● **TASK ITEM**: All lines after the one containing "Jaga area luka", together with that line itself, should be written out exactly, down to the last line of the entries below.

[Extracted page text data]

------------------------

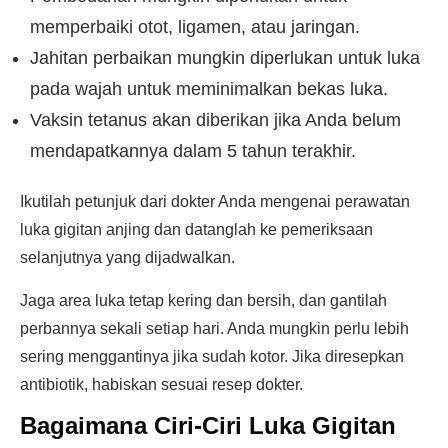
memperbaiki otot, ligamen, atau jaringan.
Jahitan perbaikan mungkin diperlukan untuk luka
pada wajah untuk meminimalkan bekas luka.
Vaksin tetanus akan diberikan jika Anda belum
mendapatkannya dalam 5 tahun terakhir.
Ikutilah petunjuk dari dokter Anda mengenai perawatan
luka gigitan anjing dan datanglah ke pemeriksaan
selanjutnya yang dijadwalkan.
Jaga area luka tetap kering dan bersih, dan gantilah
perbannya sekali setiap hari. Anda mungkin perlu lebih
sering menggantinya jika sudah kotor. Jika diresepkan
antibiotik, habiskan sesuai resep dokter.
Bagaimana Ciri-Ciri Luka Gigitan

------------------------

● **ANSWER BOX**:
Jaga area luka tetap kering dan bersih, dan gantilah
perbannya sekali setiap hari. Anda mungkin perlu lebih
sering menggantinya jika sudah kotor. Jika diresepkan
antibiotik, habiskan sesuai resep dokter.
Bagaimana Ciri-Ciri Luka Gigitan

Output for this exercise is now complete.